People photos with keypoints
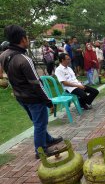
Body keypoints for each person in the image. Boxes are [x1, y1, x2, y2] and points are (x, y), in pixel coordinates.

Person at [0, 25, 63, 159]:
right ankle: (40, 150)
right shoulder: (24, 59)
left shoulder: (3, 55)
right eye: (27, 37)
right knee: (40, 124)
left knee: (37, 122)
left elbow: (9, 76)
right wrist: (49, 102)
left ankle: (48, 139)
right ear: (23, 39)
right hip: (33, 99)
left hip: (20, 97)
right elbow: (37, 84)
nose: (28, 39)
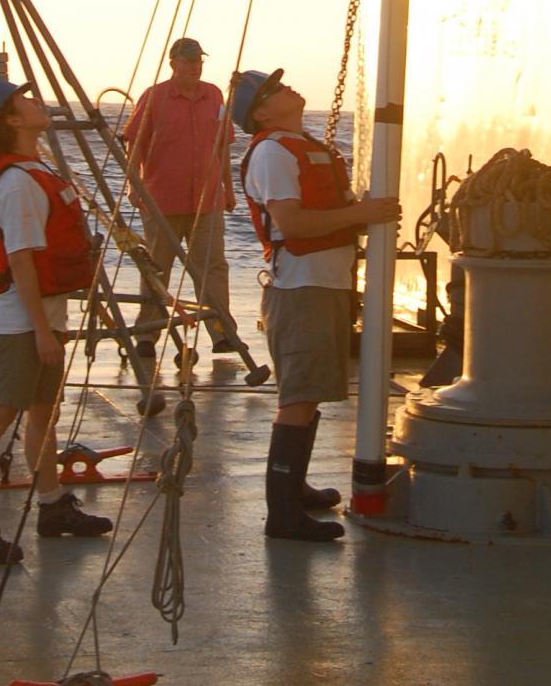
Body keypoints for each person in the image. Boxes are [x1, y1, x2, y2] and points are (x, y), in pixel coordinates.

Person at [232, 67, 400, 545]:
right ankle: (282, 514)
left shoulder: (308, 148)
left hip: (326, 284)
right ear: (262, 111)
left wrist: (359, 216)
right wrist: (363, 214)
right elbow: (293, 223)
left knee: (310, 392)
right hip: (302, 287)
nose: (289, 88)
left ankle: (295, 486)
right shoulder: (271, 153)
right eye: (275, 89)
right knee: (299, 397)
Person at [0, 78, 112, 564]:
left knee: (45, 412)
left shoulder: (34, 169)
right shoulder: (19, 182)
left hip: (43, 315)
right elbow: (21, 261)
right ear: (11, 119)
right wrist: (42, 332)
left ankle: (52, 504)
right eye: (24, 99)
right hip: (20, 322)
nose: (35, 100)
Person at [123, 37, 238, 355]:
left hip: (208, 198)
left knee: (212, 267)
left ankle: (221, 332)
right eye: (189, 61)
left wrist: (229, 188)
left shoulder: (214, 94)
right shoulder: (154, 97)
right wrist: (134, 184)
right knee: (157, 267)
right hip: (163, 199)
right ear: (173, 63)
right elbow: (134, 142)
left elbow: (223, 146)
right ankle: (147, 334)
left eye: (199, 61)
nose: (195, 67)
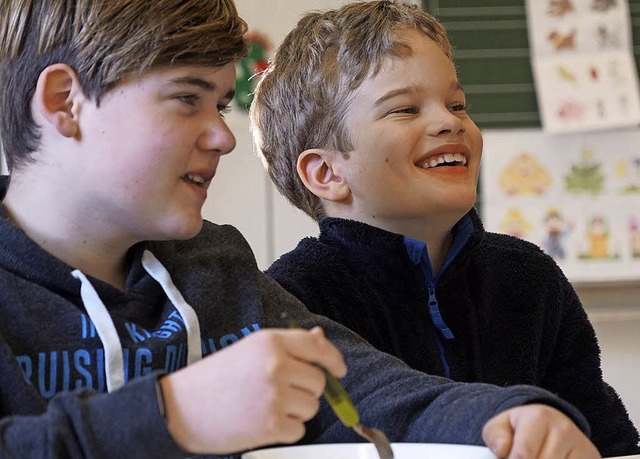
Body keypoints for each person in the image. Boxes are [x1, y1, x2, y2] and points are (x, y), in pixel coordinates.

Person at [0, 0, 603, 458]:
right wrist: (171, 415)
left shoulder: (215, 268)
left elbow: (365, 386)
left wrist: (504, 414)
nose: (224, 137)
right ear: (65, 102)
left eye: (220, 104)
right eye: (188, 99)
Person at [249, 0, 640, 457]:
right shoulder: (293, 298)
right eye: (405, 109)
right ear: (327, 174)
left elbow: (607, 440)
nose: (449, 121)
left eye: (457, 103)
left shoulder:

Exercise objective :: Could you reproduce every record above exactly, leaving out any pictures?

Exercise solution ::
Body keypoints for each person in the image. Boxes are [x1, y1, x2, y2] and points are (x, y), in pixel coordinates.

Person at [0, 25, 63, 159]:
right ankle: (40, 150)
right shoulder: (24, 59)
left shoulder: (3, 55)
right eye: (27, 37)
right knee: (40, 124)
left knee: (37, 122)
left elbow: (9, 76)
right wrist: (49, 102)
left ankle: (48, 139)
right ear: (23, 39)
right hip: (33, 99)
left hip: (20, 97)
right elbow: (37, 84)
nose: (28, 39)
Body keypoints for each person in the image. Boxes are [x1, y1, x2, y2] and points are (x, y), in pixel coordinates.

Person at [232, 67, 400, 545]:
right ankle: (282, 514)
left shoulder: (308, 148)
left hip: (326, 284)
right ear: (262, 111)
left wrist: (359, 216)
right wrist: (363, 214)
right elbow: (293, 223)
left knee: (310, 392)
right hip: (302, 287)
nose: (289, 88)
left ankle: (295, 486)
right shoulder: (271, 153)
right eye: (275, 89)
right knee: (299, 397)
Person at [0, 78, 112, 564]:
left knee: (45, 412)
left shoulder: (34, 169)
right shoulder: (19, 182)
left hip: (43, 315)
right elbow: (21, 261)
right ear: (11, 119)
right wrist: (42, 332)
left ankle: (52, 504)
right eye: (24, 99)
right hip: (20, 322)
nose: (35, 100)
Person at [123, 37, 238, 355]:
left hip: (208, 198)
left knee: (212, 267)
left ankle: (221, 332)
right eye: (189, 61)
left wrist: (229, 188)
left shoulder: (214, 94)
right shoulder: (154, 97)
right wrist: (134, 184)
right knee: (157, 267)
right hip: (163, 199)
right ear: (173, 63)
right elbow: (134, 142)
left elbow: (223, 146)
right ankle: (147, 334)
left eye: (199, 61)
nose: (195, 67)
Body keypoints for each person in the image. Boxes are [x1, y1, x2, y2] and points are (x, y), in pixel coordinates.

Person at [0, 0, 603, 458]:
right wrist: (171, 415)
left shoulder: (215, 268)
left elbow: (365, 386)
left wrist: (504, 414)
nose: (224, 137)
right ear: (65, 102)
left eye: (220, 104)
right eye: (188, 99)
Person at [249, 0, 640, 457]:
right shoulder: (293, 298)
right eye: (405, 109)
right ear: (327, 174)
left elbow: (607, 440)
nose: (449, 121)
left eye: (457, 103)
left shoulder:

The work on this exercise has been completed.